Harcèlement : l’enquête devient incontournable…
En cas de harcèlement, l’employeur ne peut s’exonérer de sa responsabilité que s’il démontre, d’une part, avoir pris les mesures immédiates permettant de faire cesser le harcèlement, et d’autre part, avoir mis en œuvre des actions d’information et de formation propres à prévenir la survenance de faits de harcèlement (Cass. soc. 1er juin 2016 n° 14-19.702).
Il est donc exigé une prévention en amont et une intervention immédiate si un cas de harcèlement se produit.
Par ailleurs, il pèse sur l’employeur, de façon générale, une obligation de sécurité qui induit une obligation de prévention des risques professionnels… dont le harcèlement.
Un arrêt du 27 novembre 2019 ouvre au salarié la possibilité de mettre en cause la responsabilité de son employeur sur le terrain de son obligation générale de sécurité alors même que le harcèlement n’est pas retenu. La Cour de cassation considère ainsi que l’employeur, saisi d’une plainte pour harcèlement, doit diligenter des investigations, non seulement au titre de son obligation spéciale de prévention des agissements de harcèlement moral, mais également au titre de son obligation générale de sécurité.
En l’espèce, une salariée adresse un courrier à son employeur, se plaignant du harcèlement qu’elle subit de la part de sa supérieure hiérarchique. Un mois et demi après ce courrier, elle est licenciée pour insuffisance professionnelle. Elle saisit le CPH et demande des indemnités réparant la nullité du licenciement pour harcèlement d’une part et, d’autre part, des indemnités au titre de la violation par l’employeur de son obligation de sécurité. Elle considère, en effet, que l’employeur aurait dû mener une enquête interne lors de sa plainte afin de vérifier la réalité des agissements invoqués.
Les juges du fond reconnaissent la nullité du licenciement considérant que la lettre de licenciement reprochait également à la salariée d’avoir dénoncé un harcèlement. Un tel reproche dans une lettre de licenciement entraine l’annulation du licenciement en vertu de la protection légale accordée par l’article L.1152-2 du code du travail au salarié qui dénonce de bonne foi un harcèlement.
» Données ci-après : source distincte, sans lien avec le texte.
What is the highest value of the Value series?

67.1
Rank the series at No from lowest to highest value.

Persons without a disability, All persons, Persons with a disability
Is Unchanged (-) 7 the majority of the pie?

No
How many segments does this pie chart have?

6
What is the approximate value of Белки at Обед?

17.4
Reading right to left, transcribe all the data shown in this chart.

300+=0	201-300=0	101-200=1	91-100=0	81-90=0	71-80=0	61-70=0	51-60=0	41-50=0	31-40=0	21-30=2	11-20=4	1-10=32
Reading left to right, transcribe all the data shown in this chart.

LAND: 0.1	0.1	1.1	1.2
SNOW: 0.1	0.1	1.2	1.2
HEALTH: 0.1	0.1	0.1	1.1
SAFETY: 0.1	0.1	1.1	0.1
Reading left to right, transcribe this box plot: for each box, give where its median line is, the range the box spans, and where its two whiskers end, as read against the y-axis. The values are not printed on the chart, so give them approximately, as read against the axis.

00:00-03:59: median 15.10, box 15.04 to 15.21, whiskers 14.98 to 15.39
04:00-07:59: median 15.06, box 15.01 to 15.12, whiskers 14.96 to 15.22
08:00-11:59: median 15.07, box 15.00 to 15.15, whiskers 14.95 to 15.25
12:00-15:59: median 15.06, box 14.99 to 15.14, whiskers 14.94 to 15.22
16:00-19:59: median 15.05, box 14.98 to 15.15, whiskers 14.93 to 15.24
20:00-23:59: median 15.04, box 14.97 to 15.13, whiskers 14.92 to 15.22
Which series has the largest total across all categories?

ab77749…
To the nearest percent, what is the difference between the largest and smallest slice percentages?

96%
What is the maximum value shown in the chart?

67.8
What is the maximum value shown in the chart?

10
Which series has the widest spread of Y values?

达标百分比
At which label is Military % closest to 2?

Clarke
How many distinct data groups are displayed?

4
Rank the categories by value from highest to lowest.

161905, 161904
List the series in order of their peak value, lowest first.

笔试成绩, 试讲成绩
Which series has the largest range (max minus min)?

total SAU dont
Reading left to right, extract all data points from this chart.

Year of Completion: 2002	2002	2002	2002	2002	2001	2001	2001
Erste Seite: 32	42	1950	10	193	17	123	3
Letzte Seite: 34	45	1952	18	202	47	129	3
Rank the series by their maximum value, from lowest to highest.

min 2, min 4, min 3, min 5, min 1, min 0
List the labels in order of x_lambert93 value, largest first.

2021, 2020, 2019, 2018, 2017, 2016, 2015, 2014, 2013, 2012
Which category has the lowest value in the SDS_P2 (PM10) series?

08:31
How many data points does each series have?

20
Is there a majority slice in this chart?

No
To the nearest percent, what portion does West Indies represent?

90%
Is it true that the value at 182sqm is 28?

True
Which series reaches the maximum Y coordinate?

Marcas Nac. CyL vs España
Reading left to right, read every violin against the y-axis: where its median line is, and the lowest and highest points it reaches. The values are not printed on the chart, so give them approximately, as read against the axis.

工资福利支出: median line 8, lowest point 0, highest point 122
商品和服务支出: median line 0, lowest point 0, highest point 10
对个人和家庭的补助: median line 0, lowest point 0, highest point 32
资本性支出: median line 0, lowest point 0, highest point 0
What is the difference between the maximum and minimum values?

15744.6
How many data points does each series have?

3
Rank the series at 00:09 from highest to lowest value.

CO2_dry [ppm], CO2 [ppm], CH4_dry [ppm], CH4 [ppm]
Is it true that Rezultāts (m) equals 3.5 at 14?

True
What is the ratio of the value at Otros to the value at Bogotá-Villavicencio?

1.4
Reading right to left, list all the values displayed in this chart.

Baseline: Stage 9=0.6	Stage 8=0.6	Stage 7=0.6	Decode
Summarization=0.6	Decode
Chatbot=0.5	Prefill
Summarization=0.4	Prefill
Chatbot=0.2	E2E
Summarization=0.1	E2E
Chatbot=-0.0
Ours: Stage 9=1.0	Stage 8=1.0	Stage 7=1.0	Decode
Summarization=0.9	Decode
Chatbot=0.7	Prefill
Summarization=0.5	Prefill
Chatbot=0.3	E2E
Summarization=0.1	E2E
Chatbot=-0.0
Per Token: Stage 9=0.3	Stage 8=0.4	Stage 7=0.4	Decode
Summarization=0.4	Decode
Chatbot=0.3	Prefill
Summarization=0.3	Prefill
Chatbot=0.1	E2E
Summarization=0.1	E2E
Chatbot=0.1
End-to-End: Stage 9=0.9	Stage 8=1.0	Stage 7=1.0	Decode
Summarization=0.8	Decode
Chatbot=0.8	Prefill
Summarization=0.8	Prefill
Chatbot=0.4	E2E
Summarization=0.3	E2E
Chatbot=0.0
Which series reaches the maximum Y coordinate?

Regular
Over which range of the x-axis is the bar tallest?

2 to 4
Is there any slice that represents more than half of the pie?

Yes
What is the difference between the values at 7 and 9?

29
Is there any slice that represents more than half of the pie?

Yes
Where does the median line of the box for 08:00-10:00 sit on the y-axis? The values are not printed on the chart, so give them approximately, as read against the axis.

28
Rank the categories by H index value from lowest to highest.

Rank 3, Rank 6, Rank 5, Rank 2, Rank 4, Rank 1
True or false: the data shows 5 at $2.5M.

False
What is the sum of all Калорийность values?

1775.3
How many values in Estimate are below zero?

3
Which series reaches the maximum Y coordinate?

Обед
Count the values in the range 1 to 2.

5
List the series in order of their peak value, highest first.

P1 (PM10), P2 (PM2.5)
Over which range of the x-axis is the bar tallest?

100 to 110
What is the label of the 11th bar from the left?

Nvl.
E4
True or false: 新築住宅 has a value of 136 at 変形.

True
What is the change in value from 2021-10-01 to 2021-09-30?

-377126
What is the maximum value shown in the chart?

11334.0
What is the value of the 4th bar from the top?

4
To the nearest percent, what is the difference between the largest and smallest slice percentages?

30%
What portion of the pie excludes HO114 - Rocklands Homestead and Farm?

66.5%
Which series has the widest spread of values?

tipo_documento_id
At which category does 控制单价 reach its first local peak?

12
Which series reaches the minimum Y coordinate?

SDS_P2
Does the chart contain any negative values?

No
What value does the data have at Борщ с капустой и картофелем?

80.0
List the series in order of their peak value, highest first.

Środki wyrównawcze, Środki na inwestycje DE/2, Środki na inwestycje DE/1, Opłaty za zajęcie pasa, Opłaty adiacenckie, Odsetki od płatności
En revanche, ils considèrent que le harcèlement n’est pas établi et qu’il ne peut en conséquence « être reproché à l’employeur de ne pas avoir diligenté une enquête et par là même d’avoir manqué à son obligation de sécurité » et la déboutent de sa demande de dommages et intérêts.
La Cour de cassation censure ce point : « l’obligation de prévention des risques professionnels (…) est distincte de la prohibition des agissements de harcèlement moral (…) et ne se confond pas avec elle ».
Ainsi, les juges du fond ne pouvaient débouter la salariée de sa demande fondée sur l’obligation de sécurité au seul motif que le harcèlement n’était pas constitué.
Il en résulte que, en cas de dénonciation de harcèlement, l’employeur doit diligenter une enquête, d’une part au titre des mesures qu’il doit prendre pour faire cesser les agissements de harcèlement, mais également au titre de son obligation générale de sécurité.
L’enquête devient ainsi un passage incontournable.